For most of his reign, Derrick led a double life, appearing upstanding in the eyes of his subjects and continuing in much the same vein as he always had in the company of his loose-living friends. If anything, he had become better at concealing his true nature. When
not under the gaze of his public, he joined in the spirited fun of Bath’s drinking and dining societies and dabbled in producing plays at Bath’s Theatre Royal (much to the annoyance of its theatrical manager). Now at liberty to travel in his own carriage, he also made frequent visits to London, where he called upon both male and female friends from his past. In spite of his posturing and attempts to hide his slightly rough-edged personality behind deep bows and flattery, he had no more abandoned his vices than he had gained religion. Inevitably, Sam could not prevent the wags from revealing his secret side to the public, although thankfully they waited until he was comfortably in his grave to blow his cover. If there had been any doubt as to the true nature of the seemingly well-polished Master of the Ceremonies, then
Derrick’s Jests
soon put an end to it. This was the man who many of the male visitors to Bath remembered from the Bedford Coffee House: a slightly ludicrous beau-nasty with poor personal hygiene and a sparkling wit.
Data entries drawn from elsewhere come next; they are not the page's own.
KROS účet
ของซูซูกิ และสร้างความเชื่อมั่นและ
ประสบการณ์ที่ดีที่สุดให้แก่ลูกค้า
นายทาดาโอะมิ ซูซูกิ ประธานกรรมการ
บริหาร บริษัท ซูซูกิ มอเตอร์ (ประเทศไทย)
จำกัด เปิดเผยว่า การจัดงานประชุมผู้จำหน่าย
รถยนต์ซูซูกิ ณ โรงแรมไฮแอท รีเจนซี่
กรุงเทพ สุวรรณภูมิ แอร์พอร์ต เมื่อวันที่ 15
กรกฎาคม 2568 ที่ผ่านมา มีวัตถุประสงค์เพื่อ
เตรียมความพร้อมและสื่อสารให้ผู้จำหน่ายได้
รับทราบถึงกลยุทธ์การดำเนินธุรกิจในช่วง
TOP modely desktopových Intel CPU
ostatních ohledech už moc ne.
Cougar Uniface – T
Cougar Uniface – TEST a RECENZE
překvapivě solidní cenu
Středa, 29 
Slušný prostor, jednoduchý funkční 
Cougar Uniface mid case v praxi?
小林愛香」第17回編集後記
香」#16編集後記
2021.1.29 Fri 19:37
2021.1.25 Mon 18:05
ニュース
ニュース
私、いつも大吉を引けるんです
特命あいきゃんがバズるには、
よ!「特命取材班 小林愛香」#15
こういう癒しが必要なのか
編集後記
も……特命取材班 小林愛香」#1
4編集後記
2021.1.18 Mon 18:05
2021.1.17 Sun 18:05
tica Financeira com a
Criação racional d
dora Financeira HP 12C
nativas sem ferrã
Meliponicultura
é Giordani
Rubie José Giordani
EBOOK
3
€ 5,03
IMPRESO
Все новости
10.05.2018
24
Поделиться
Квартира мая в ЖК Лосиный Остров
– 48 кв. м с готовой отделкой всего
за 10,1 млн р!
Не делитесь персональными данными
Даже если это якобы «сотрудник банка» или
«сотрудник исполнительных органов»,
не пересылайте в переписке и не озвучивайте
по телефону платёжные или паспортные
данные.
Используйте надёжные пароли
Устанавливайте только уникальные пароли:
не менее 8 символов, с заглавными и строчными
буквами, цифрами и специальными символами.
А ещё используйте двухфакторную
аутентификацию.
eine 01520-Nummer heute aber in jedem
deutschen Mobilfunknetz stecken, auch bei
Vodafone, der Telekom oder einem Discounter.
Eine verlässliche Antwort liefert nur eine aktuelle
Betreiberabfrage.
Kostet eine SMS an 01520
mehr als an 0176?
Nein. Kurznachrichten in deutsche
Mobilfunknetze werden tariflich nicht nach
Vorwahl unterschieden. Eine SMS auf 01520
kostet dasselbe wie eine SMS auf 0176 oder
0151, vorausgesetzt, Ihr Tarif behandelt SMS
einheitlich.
This was a man with a foul mouth, who in this compendium of quotes revealed a disdain for the elaborate codes of propriety, who liked to abandon formality with the claim that he ‘was only paid for being ceremonious in the Long-room’. This Sam Derrick revelled in his sharp retorts to dreary matrons, and announced with no pretension ‘when I … die, I desire only a foot-stone to my grave, inscribed,
Pray don’t piss here!
’ What
Derrick’s Jests
laid bear was that this Sam Derrick, in spite of his convincingly polished demeanour, was in his heart more at ease in the disreputable circus of Covent Garden than the glorious parade of Bath.